Dataset records

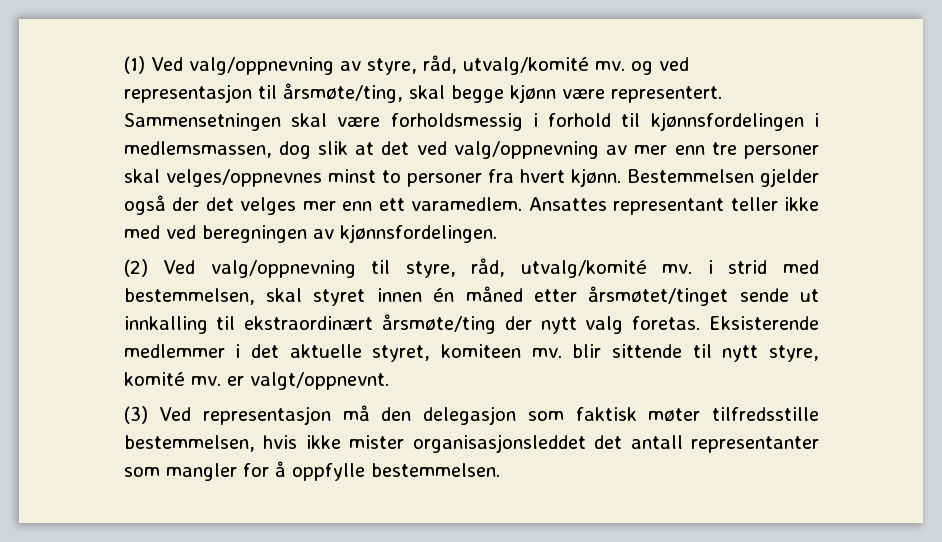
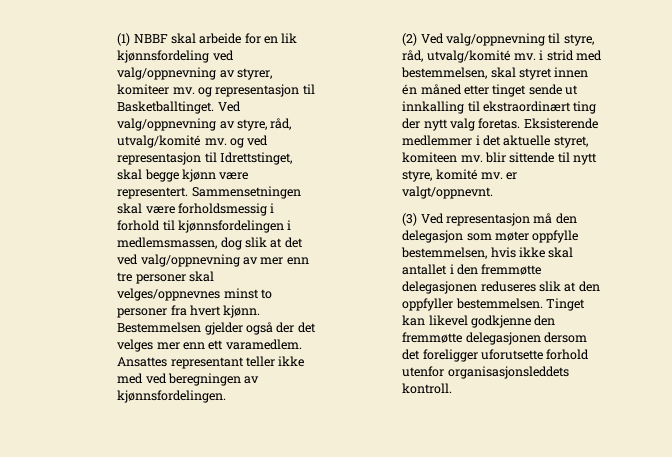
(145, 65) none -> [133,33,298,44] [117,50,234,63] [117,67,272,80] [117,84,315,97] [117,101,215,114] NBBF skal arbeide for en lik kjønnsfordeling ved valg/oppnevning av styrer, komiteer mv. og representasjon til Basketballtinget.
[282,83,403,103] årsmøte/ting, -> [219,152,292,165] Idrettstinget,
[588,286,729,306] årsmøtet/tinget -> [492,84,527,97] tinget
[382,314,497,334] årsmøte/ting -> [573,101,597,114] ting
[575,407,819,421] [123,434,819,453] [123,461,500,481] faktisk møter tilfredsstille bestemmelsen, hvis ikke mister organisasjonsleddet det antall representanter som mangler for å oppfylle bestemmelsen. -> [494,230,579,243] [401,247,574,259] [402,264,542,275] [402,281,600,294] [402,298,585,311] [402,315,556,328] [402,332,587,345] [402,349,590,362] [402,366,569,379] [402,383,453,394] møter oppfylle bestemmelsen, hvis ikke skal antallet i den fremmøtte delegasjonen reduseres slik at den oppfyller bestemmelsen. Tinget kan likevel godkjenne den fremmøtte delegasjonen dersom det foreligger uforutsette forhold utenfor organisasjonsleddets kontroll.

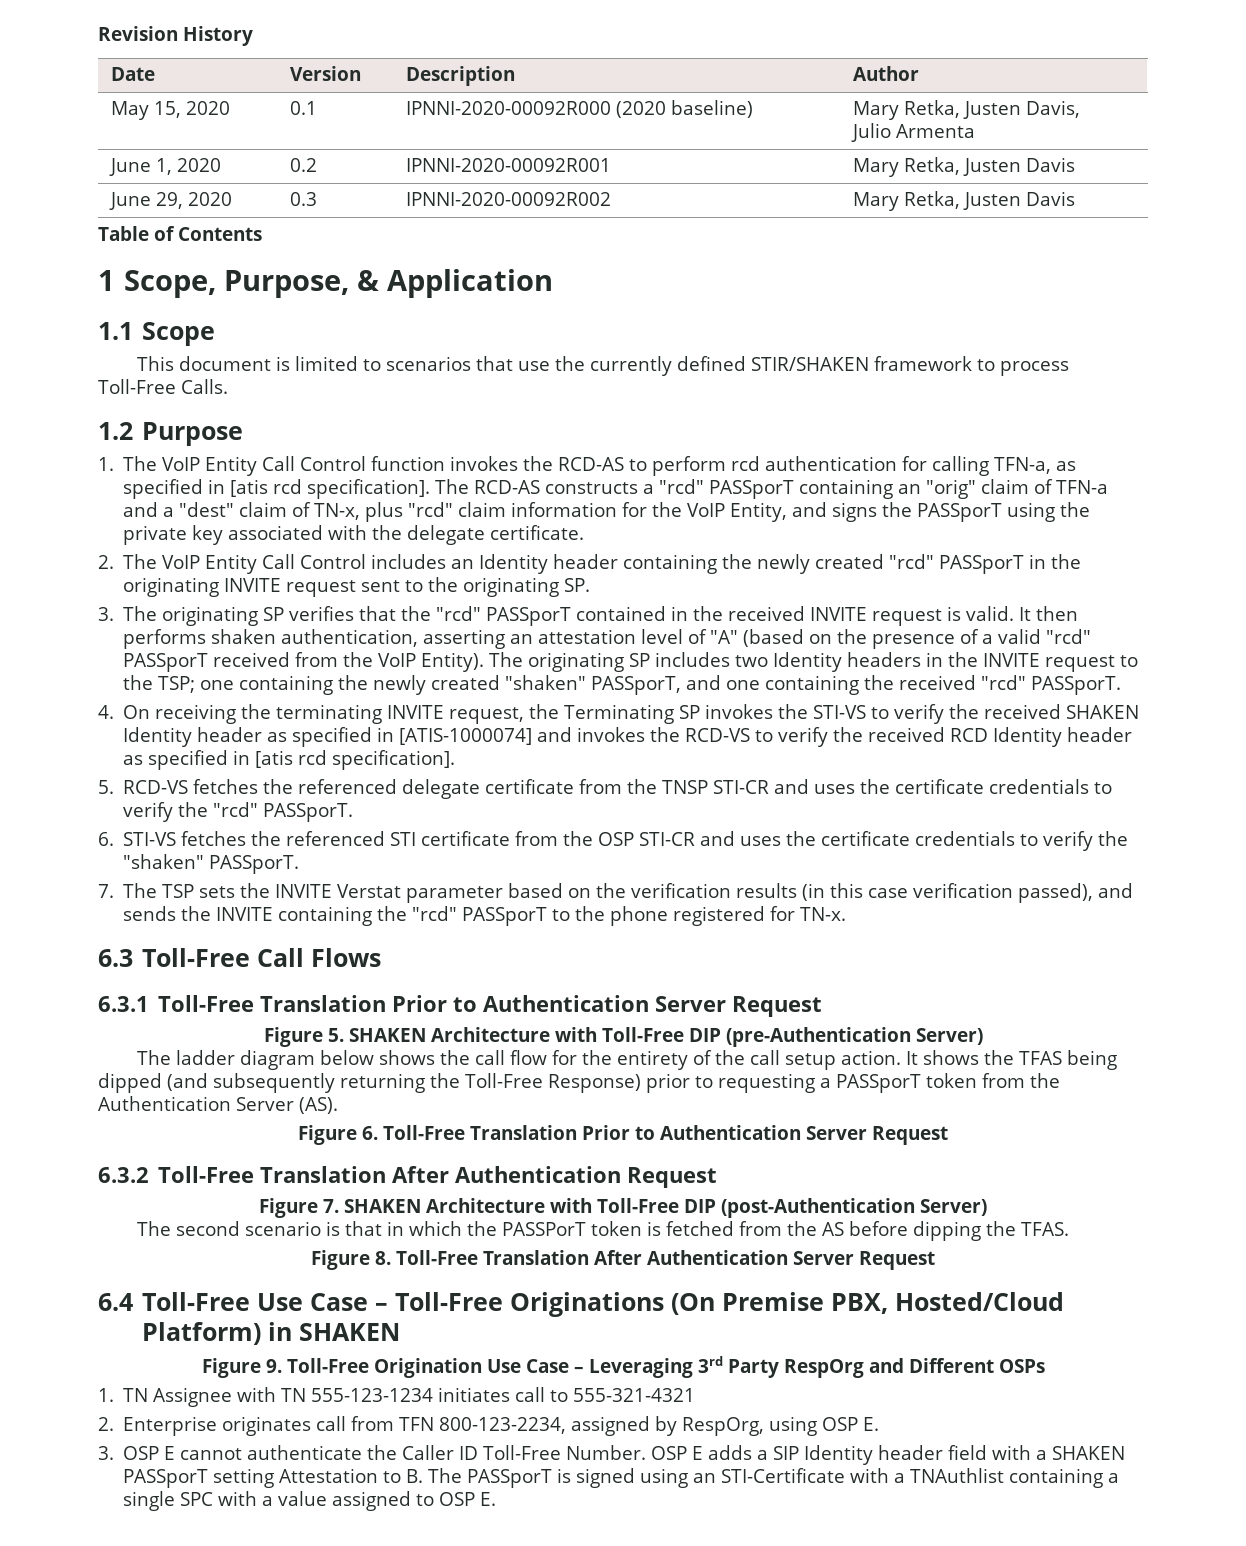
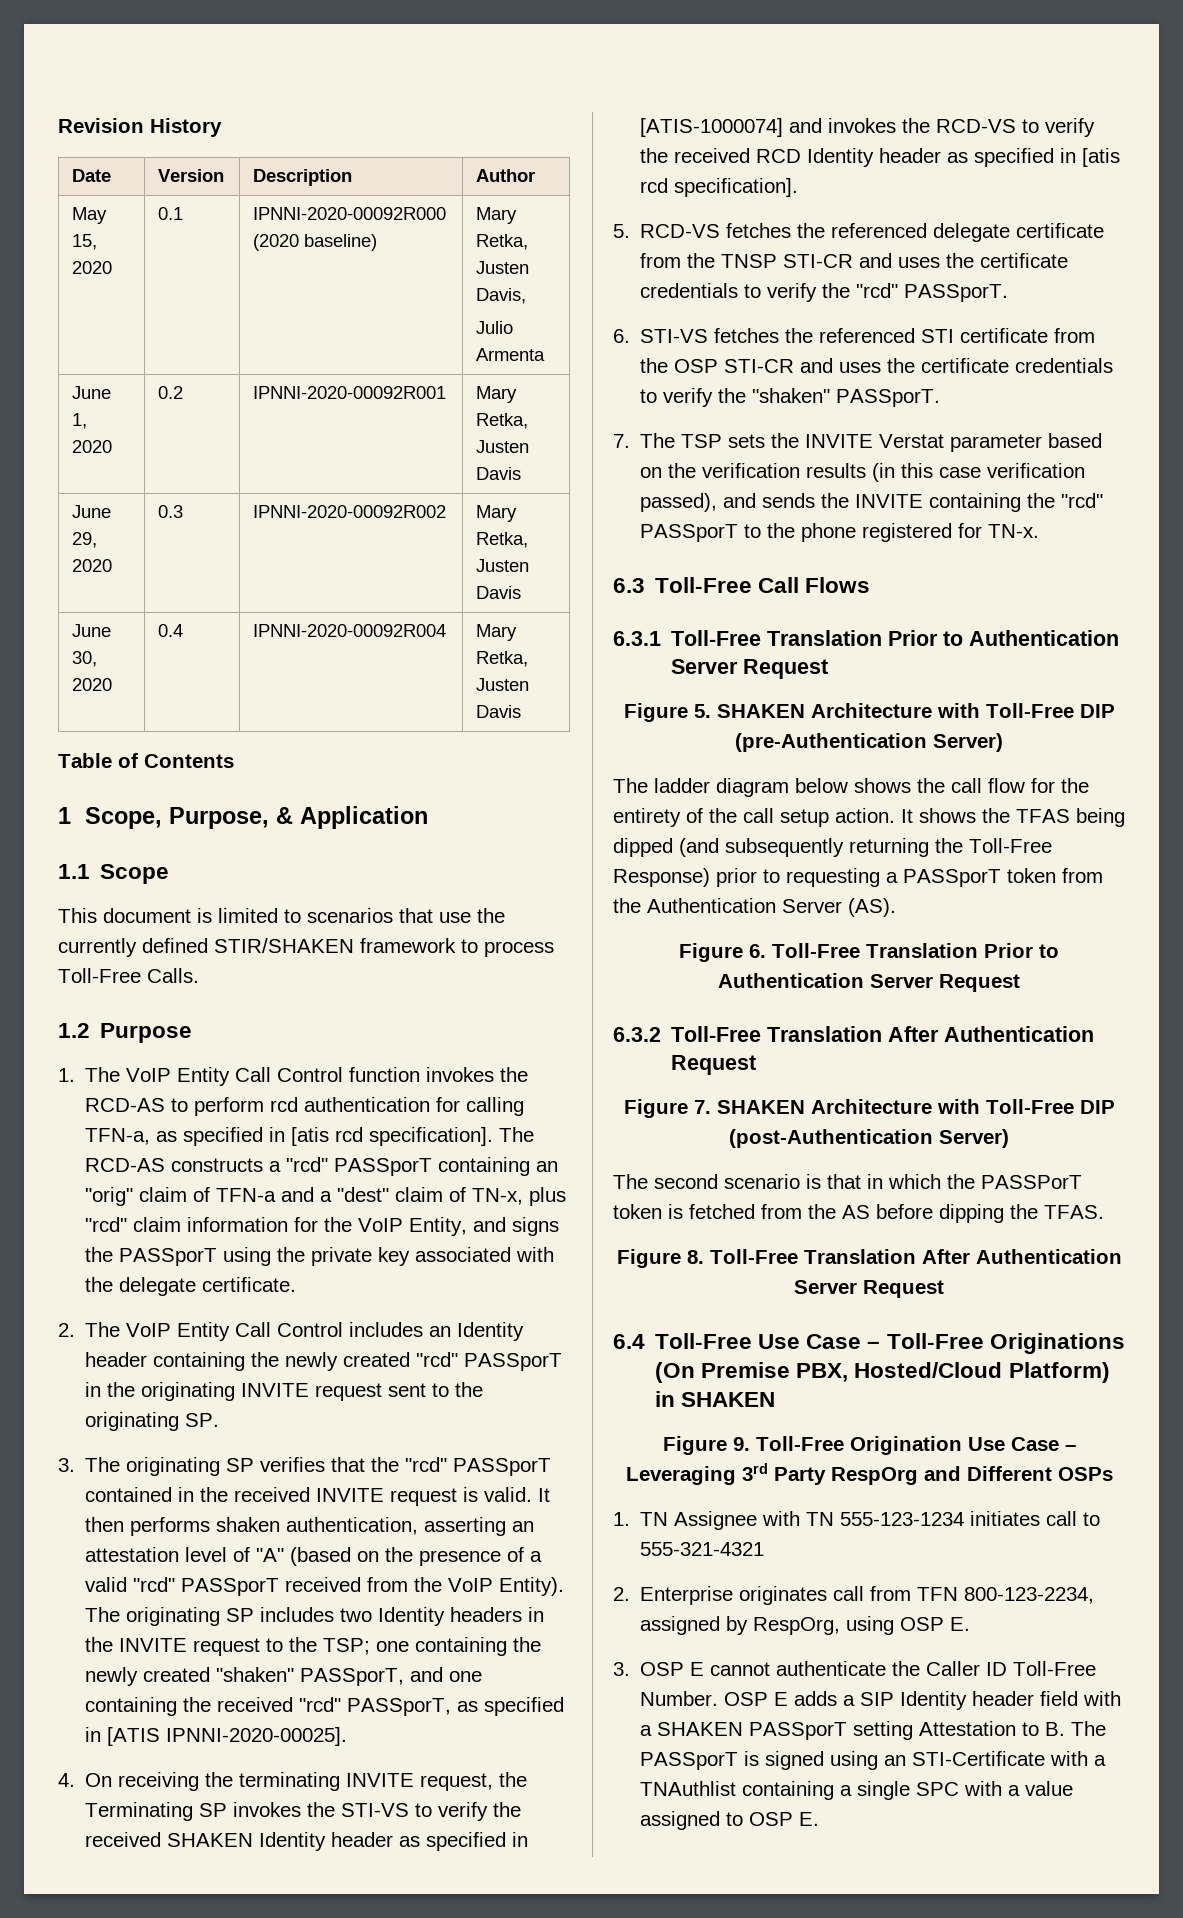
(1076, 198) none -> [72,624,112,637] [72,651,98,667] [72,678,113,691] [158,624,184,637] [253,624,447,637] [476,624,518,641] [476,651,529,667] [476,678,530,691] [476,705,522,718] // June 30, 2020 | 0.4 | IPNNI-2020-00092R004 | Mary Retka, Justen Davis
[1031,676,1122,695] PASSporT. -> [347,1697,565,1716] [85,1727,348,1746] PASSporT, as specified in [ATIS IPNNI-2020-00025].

What to do:
Give back only the lines from the one containing "(1076, 198) none" through the final line of the entries above, exactly as written, both included.

Solution for this exercise:
(1076, 198) none -> [72,624,112,637] [72,651,98,667] [72,678,113,691] [158,624,184,637] [253,624,447,637] [476,624,518,641] [476,651,529,667] [476,678,530,691] [476,705,522,718] // June 30, 2020 | 0.4 | IPNNI-2020-00092R004 | Mary Retka, Justen Davis
[1031,676,1122,695] PASSporT. -> [347,1697,565,1716] [85,1727,348,1746] PASSporT, as specified in [ATIS IPNNI-2020-00025].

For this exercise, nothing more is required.